Nie zgodzę się. Gladzik jest fa tal ny. Gorszego nie mogli zrobić. Nieprecyzyjny, zawiesza się. Po 3 miesiącach, połączenie z dockiem nie kontaktuje za dobrze. Traci połączenie i trzeba docisnac, a przy korzystaniu z hdd strach go dotknąć, żeby się nie rozłączyć. Klawiatura zdecydowanie za mala. Malenkie przyciski powodują ze wciska się więcej niż jeden.
Kąty widzenia w poziomie są dalekie od topowych ips.
Do wad doliczylbym też brak GPS, oraz jeden port usb standardowy.Rozumiem, ze jak korzystam z tego jako netbook to mysz zajmuje mi jedyny port usb i na tym sie konczy.Zeby przeniesc pliki na pendriva musze wyciagnac nano odbiornik.
wygląda solidnie
To nie jest sprzęt do poważniejszych zastosowań. Dyskwalifikuje go refleksujący wyświetlacz i rozdzielczość dla niedowidzących.

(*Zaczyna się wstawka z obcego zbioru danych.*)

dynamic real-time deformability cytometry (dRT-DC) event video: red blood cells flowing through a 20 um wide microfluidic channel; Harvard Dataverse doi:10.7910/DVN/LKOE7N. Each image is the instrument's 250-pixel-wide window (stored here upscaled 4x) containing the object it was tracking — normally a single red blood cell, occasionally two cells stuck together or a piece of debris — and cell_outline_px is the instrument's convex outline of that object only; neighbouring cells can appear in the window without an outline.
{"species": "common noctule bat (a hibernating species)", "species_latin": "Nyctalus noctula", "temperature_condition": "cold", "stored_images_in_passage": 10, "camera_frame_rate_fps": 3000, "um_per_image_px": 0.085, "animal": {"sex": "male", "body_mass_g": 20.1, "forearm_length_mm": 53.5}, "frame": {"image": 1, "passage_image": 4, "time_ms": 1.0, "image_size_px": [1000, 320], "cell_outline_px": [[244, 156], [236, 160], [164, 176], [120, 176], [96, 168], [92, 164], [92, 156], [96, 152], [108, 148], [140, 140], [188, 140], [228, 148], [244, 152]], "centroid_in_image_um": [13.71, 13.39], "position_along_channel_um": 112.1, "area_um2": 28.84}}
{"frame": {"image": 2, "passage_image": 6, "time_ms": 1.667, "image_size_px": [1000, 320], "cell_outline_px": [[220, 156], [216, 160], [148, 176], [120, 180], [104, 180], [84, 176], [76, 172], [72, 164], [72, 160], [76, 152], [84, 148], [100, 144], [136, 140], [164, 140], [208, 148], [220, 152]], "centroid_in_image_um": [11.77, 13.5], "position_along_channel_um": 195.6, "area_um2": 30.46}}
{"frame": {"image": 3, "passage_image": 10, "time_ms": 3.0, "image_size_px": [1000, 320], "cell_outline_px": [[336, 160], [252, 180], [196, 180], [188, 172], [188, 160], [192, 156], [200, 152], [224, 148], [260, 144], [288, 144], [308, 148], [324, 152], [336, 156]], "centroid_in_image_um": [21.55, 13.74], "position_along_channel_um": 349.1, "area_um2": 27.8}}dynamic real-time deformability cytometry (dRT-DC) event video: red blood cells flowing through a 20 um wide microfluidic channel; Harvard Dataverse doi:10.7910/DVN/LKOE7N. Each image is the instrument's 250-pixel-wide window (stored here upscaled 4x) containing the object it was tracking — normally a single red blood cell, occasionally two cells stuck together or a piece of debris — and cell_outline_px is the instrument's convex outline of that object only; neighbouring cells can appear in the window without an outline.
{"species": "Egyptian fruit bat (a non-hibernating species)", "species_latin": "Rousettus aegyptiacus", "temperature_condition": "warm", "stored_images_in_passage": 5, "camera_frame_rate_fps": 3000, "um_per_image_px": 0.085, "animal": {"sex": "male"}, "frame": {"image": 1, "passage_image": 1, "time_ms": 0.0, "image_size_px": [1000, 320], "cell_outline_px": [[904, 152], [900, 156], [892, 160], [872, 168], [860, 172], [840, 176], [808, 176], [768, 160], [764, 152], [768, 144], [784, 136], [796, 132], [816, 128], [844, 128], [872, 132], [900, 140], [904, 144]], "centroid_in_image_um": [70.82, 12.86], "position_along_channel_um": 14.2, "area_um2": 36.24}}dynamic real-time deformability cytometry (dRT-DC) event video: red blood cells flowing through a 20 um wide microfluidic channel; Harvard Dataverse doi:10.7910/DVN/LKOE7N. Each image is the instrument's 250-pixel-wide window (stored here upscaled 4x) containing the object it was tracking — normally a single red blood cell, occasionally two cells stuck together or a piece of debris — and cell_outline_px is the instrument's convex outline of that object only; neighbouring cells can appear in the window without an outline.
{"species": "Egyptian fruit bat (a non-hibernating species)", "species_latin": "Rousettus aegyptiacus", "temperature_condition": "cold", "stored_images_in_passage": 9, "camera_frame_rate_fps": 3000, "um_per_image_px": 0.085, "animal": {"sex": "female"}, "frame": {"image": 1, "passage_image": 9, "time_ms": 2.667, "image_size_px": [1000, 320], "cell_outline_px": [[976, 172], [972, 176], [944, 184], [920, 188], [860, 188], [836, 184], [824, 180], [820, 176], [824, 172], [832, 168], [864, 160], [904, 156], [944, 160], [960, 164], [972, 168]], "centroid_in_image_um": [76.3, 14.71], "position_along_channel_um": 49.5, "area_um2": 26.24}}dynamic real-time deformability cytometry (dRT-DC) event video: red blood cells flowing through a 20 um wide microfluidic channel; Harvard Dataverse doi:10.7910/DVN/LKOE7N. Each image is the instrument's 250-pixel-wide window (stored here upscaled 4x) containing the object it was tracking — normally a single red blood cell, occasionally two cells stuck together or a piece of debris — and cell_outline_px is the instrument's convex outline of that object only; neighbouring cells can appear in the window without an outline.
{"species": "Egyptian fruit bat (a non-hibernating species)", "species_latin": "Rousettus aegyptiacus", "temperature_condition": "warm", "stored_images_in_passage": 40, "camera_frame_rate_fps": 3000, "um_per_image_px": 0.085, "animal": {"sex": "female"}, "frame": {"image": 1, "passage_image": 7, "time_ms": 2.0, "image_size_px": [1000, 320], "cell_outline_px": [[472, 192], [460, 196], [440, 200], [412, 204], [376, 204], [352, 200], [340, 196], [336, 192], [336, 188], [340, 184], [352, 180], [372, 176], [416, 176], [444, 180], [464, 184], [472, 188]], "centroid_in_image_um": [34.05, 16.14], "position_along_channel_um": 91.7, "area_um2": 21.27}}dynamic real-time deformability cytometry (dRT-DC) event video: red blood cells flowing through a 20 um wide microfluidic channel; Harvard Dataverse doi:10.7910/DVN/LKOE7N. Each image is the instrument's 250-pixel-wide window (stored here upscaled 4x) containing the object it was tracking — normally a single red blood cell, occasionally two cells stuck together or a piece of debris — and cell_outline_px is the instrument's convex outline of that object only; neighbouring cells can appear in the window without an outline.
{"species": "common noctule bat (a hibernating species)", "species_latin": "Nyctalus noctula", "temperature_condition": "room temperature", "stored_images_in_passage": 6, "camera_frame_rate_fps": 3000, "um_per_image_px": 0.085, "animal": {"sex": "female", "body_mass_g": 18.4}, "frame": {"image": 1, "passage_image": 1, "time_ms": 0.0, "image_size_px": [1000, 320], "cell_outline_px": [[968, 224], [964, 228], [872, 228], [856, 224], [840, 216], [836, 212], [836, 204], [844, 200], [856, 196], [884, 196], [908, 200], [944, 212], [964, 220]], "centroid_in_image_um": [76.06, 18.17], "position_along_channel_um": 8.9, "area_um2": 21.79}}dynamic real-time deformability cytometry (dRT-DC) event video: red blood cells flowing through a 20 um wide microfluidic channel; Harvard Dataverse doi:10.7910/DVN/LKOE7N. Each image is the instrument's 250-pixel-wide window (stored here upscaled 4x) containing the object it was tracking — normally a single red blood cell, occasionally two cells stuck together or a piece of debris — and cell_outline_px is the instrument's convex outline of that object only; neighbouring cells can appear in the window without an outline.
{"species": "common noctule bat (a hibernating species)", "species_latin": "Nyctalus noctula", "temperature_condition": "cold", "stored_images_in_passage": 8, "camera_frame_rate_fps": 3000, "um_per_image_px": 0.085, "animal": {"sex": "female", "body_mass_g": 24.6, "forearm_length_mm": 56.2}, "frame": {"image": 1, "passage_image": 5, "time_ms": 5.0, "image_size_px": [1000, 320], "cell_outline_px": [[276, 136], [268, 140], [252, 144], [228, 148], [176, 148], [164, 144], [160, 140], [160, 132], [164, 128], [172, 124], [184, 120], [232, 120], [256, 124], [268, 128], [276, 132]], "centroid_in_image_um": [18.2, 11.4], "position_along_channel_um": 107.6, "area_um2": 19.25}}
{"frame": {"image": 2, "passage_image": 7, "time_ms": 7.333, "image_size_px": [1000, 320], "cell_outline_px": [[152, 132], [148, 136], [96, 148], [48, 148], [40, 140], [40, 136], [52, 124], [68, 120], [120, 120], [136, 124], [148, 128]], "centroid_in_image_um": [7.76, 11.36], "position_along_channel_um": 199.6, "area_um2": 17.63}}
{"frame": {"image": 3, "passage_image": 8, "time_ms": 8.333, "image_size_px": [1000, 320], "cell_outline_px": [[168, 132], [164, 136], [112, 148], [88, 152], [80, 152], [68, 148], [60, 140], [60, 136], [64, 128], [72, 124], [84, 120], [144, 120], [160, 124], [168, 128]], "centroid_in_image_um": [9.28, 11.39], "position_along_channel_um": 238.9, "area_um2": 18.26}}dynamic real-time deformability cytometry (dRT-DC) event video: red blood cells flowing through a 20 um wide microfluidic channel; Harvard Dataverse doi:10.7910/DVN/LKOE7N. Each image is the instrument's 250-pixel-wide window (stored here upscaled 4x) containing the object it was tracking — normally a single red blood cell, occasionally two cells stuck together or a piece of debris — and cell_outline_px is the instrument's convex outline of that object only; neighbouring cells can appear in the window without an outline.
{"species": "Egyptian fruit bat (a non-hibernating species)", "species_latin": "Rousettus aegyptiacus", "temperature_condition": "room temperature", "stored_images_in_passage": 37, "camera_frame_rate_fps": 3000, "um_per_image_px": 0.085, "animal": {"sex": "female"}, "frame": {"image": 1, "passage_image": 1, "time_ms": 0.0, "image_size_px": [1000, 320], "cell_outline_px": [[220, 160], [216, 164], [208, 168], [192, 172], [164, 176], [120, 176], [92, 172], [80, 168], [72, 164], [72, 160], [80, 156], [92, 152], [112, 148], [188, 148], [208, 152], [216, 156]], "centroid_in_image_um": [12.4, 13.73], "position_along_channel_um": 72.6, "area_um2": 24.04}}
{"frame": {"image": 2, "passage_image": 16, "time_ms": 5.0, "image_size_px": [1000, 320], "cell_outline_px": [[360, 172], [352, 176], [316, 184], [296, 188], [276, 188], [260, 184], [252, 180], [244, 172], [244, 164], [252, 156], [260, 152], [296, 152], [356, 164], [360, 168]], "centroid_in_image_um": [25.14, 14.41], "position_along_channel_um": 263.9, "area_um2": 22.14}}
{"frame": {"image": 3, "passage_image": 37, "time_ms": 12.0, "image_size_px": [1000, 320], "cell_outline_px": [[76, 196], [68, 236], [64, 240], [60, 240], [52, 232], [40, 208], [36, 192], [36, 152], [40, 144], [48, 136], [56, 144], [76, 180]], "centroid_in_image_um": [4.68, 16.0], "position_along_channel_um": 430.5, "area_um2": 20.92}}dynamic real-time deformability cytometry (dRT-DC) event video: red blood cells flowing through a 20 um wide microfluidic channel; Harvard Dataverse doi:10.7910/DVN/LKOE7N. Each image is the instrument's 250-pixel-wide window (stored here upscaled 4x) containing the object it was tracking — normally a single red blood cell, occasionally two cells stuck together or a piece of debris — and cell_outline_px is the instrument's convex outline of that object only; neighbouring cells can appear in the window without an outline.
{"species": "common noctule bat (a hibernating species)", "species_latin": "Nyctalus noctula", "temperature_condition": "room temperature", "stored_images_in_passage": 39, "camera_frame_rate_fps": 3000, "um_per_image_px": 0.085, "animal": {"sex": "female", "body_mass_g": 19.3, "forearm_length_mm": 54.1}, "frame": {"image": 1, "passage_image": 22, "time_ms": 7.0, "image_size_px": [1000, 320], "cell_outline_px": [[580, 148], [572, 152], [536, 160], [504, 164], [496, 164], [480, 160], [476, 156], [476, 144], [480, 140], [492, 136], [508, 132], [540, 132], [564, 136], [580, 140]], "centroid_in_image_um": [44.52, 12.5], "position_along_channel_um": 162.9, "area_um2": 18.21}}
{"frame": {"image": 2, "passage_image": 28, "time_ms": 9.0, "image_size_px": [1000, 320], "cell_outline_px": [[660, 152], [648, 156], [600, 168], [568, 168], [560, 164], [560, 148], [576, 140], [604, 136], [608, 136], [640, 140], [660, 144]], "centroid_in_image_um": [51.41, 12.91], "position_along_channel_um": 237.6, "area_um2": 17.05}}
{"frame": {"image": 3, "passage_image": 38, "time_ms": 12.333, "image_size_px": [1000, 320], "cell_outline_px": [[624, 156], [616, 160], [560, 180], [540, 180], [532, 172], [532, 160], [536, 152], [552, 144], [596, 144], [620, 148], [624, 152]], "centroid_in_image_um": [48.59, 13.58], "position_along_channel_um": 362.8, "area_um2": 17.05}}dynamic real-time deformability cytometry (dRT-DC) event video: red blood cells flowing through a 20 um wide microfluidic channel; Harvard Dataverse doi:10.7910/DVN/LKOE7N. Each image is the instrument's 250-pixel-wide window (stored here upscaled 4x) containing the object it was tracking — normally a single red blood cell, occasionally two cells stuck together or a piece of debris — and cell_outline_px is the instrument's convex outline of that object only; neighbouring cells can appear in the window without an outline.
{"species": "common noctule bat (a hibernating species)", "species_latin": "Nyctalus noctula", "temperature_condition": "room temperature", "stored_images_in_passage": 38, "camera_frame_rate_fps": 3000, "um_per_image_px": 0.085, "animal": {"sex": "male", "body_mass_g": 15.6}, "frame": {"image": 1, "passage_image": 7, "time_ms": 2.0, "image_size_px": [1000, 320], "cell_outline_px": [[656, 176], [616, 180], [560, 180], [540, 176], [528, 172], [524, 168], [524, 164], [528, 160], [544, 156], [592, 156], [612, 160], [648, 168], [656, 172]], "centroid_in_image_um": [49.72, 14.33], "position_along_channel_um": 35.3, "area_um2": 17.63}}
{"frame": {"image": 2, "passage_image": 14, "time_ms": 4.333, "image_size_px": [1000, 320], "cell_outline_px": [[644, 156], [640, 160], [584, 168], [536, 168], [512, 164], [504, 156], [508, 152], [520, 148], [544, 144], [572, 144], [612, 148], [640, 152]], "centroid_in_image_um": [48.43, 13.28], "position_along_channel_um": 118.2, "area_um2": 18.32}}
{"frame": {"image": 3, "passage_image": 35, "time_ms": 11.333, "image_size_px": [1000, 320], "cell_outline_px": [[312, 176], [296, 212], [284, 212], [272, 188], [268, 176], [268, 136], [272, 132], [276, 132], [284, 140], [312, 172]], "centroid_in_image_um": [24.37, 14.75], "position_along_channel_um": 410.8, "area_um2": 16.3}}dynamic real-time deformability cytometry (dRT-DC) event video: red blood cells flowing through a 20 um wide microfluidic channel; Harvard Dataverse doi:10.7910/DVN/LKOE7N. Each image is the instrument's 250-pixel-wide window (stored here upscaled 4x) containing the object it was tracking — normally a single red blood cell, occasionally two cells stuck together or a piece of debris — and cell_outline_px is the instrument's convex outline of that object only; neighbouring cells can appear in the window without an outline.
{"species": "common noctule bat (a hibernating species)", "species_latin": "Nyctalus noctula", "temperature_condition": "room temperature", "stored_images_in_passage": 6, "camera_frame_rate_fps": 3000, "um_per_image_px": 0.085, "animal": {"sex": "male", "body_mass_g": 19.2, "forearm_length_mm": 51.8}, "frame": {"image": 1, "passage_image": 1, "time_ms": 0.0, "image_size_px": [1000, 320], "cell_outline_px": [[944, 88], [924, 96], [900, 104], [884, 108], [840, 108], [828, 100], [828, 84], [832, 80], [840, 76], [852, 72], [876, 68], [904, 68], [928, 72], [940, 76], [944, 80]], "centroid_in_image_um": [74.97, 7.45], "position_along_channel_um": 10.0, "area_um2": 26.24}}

Jeżeli ty przy rozdzielczosci hd na 10 calach czegos niedowidzisz, to ty faktycznie lepiej idz do okulisty. Być może, w przeciwieństwie do wypowiadających się tu osób, miałem ten sprzęt w rękach i ekran uważam za bardzo ostry, wyraźny, o dobrym nasyceniu kolorów, jedyne czego mozna się czepiać to małej jasności maksymalnej, co i tak przeszkadza tylko w słoneczny dzień na zewnątrz. Świetny stosunek ceny do parametrów. Aluminium nie uświadczysz ale to sprzet za 1,5 tys, a oferuje mozliwosci wieksze niz samsungi taby pro po 2 tys. Klawiatura bardzo wygodna, no i jest wersja z 500 gb pamieci. Za tą cenę mogę tylko powiedzieć, że to naprawdę dobra robota.